JOB 1: Reproduce the portion of the assurance pay testimony that starts with "Gdowski testified that he would" and goes on through "assurance pay reviewed.", word for word.
JOB 2: Pick up the testimony about Russell's removal from assurance pay at its final sentence and continue it with further text.

*** PAGE EXTRACT

O’Reilly was concerned about the number of managers on assurance pay. For example, on May 2, 2012, a regional manager sent an email reminding the other regional managers that “[they] need to consistently review the assurances of [their] store managers to make sure they are in line with store sales, store profitability.” (Id. at # 1357.) This email was forwarded to Gdowski by Scott Leonhard, the divisional vice president. Apparently the regional manager was alarmed, or “almost has had a heart attack,” to learn about the rate of assurance pay. (Id. at # 1390.) Gdowski knew that this “was something [he] needed to look into.” (Id. at # 1392.) He characterized the email to the managers as saying “hey, guys, we have to be sure our AP plans are in line with our stores.” (Id.)
Gdowski testified that he would periodically receive a list from corporate containing the names of managers whose assurance pay had expired or would soon expire. When Gdowski received that list, he needed to review those managers to determine whether their assurance pay should be extended or whether it should be left to expire. Gdowski testified that he received a list from corporate with Russell’s name on it. He testified that the managers he included in his January 2, 2013 email were the managers that corporate told him to review. He testified that he would have received this list three weeks to 30 days “ahead of time.” (Id. at # 1356, 1359.) This list would have contained information about the managers, including their pay information (both base and assurance), when they started on assurance pay, and when they last had their assurance pay reviewed.
As part of his review of the expiring assurances, Gdowski testified that he needed to evaluate the performance of the store managers and make sure “the payroll dollars fit and match the volume of the store.” (Id. at # 1362, 1373.) He testified that Russell was removed because he was not good enough for his assurance pay, because he was not performing well enough to justify that high of a salary. Russell had one of the highest base pays, and also one of the highest assurances of the store managers. That was because his salary at CSK had been higher because he had been with the company for so long. Because Russell’s assurance pay was so high, his breakout number (the number of sales needed for Russell’s commission to equal his assurance pay number) was also a lot higher than other store managers’ breakout number. Gdowski testified that Russell had been on assurance pay for 46 months and was “one of the longer tenured managers on assurance.” (Id. at # 1373.) Gdowski testified that he was the second from last removed from the CSK conversion. He testified that the timing was right to remove Russell because they were going into a new year and with “volumes picking up in the months of March, April, May, that it was time ․ that Mr. Russell came off assurance.” (Id. at 1373–74) He testified that the timing would allow Russell to “get as close to that assurance breakout number as [he could].” (Id. at # 1374.) Gdowski also testified that the store had the potential to support Russell’s pay at the level he had been receiving under the salary-based system and the opportunity was there for Russell. 3 Russell testified that at the meeting with Gdowski following his removal, the reason Gdowski provided for the action was the length of time that he had been on assurance pay.4
As part of the assurance pay review, Jeff Young (“Young”), Russell’s district manager, would make a recommendation to Gdowski about whether someone should remain on assurance pay. Young testified that he recommended that Russell remain on assurance pay because he would take a “hit” if he came off assurance at that point, and because he was performing well and “hitting his numbers or getting close to his numbers.” (Id. at # 1331–32, 1336.) Gdowski testified that Young did not protest Gdowski’s decision to remove Russell from assurance pay. He testified that Young “agreed that it was time to take [Russell] of[f] assurance.” (Id. at # 1382.) Either way, Gdowski was the ultimate decision maker and he testified that he made the decision for the reasons explained above.

******
*** DATASET EXTRACT

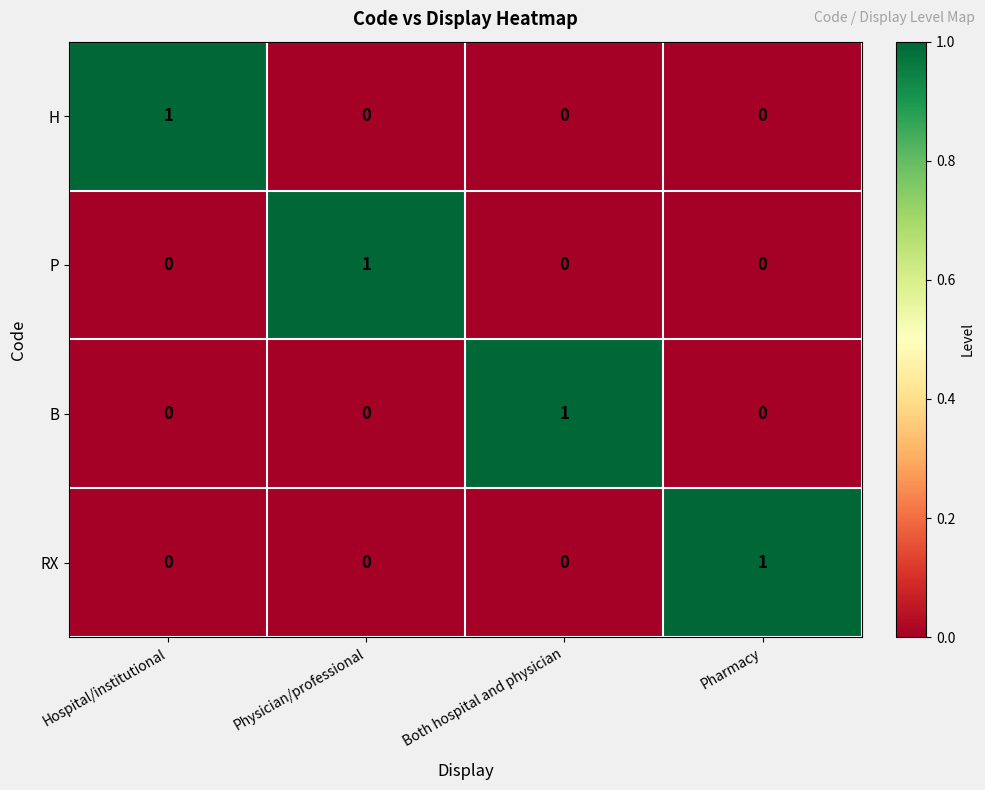

Which category has the highest value in the B series?

Both hospital and physician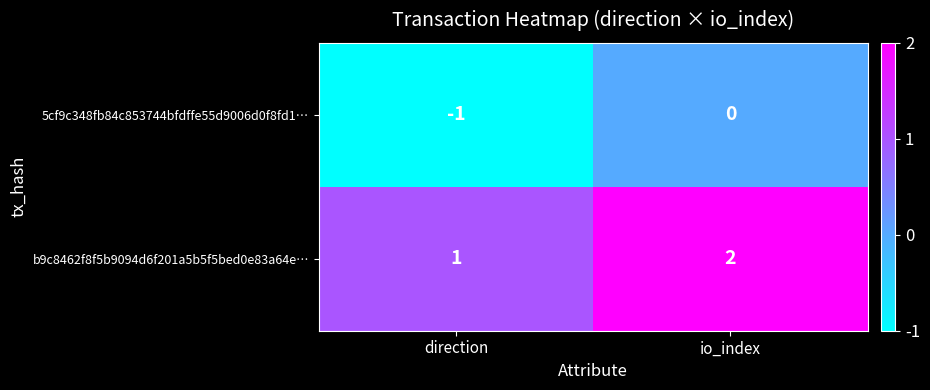

Which series has the largest total across all categories?

b9c8462f8f5b9094d6f201a5b5f5bed0e83a64e…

******

EXERCISE OUTPUT 1:
Gdowski testified that he would periodically receive a list from corporate containing the names of managers whose assurance pay had expired or would soon expire. When Gdowski received that list, he needed to review those managers to determine whether their assurance pay should be extended or whether it should be left to expire. Gdowski testified that he received a list from corporate with Russell’s name on it. He testified that the managers he included in his January 2, 2013 email were the managers that corporate told him to review. He testified that he would have received this list three weeks to 30 days “ahead of time.” (Id. at # 1356, 1359.) This list would have contained information about the managers, including their pay information (both base and assurance), when they started on assurance pay, and when they last had their assurance pay reviewed.

EXERCISE OUTPUT 2:
Gdowski testified that he removed many store managers from the plan. Young testified that he supervised eleven store managers during the period of time in which he supervised Russell, and seven or eight of them were taken off assurance pay. Additionally, when Russell was removed from assurance pay, one other person was removed at the same time, and that person had been on assurance pay beginning around the same time as Russell in 2009. Only one other person on the list had been on assurance pay longer than Russell, and everyone else had been on significantly less time than that. Gdowski testified that “many” store managers had lost money when they were initially taken off assurance pay, and that other store managers had lost a similar amount to what Russell lost when he was taken off. (R. 70, Trial Tr., PageID # 1377, 1381.) For example, of 28 store managers removed, 19 initially lost compensation.
In light of this evidence, we do not believe that the district court clearly erred in finding that Russell was removed “because his performance as store manager did not produce profits sufficient enough to cover [Russell’s] salary under the plan.” (R. 65, Findings, PageID # 1175.)
However, in order to show that O’Reilly’s reason was actually pretextual, Russell points to temporal proximity, retaliation after his first use of FMLA leave, Russell’s superior performance, and “the fact that other employees with similar circumstances were left on assurance pay and others were given raises after coming off assurance pay.” (Russell Rep. Br. at 15.). First, the timing of Russell’s removal from assurance pay is highly suspicious. Russell began his FMLA leave in December 2012 and returned from leave on January 14, 2013. An email on January 2, 2013 from Gdowski provided that Russell would be removed from assurance pay as of January 31, 2013. Russell was told by Young that he was removed from assurance pay on February 14, 2013. The next day, Russell received a check and the assurance pay had already been removed. In sum, the decision to remove Russell from assurance pay was officially communicated to corporate while Russell was in the middle of his FMLA leave and Russell was officially removed from assurance pay a few weeks after his return from FMLA leave.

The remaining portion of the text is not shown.